◆ **TASK TO COMPLETE**
Check each line of the data for the string "hàng". Report how many have it, and give nothing else.

◆ **MATERIAL SUPPLIED**
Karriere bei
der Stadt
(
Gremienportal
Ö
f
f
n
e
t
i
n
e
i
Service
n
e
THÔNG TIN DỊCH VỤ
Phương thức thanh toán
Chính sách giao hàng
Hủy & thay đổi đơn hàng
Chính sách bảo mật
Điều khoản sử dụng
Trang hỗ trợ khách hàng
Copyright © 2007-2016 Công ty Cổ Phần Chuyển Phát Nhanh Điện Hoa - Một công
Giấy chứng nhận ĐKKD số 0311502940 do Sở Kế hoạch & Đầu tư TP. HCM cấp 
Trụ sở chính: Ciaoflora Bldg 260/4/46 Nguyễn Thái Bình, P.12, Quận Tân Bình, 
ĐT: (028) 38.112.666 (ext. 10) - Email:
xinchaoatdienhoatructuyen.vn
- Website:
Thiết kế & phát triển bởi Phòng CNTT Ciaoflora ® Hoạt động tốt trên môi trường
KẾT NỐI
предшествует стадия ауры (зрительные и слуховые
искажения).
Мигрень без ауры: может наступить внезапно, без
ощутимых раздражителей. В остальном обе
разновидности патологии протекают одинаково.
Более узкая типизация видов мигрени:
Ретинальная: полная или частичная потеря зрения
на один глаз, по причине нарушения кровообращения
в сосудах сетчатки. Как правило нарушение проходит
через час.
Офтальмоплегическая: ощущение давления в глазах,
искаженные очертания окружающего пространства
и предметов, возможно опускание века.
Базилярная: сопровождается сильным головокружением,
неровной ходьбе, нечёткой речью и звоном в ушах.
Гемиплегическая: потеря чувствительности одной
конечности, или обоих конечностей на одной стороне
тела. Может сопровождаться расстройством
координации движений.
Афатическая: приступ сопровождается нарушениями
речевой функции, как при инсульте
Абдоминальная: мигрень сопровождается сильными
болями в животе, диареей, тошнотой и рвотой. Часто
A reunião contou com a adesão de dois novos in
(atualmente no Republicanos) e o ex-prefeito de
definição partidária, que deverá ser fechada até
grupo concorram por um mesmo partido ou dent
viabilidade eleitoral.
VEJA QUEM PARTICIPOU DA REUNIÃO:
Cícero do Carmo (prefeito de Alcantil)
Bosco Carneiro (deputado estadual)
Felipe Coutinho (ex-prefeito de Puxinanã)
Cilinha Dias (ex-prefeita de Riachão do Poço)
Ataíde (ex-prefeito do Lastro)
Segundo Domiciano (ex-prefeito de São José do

◆ **TASK OUTPUT**
3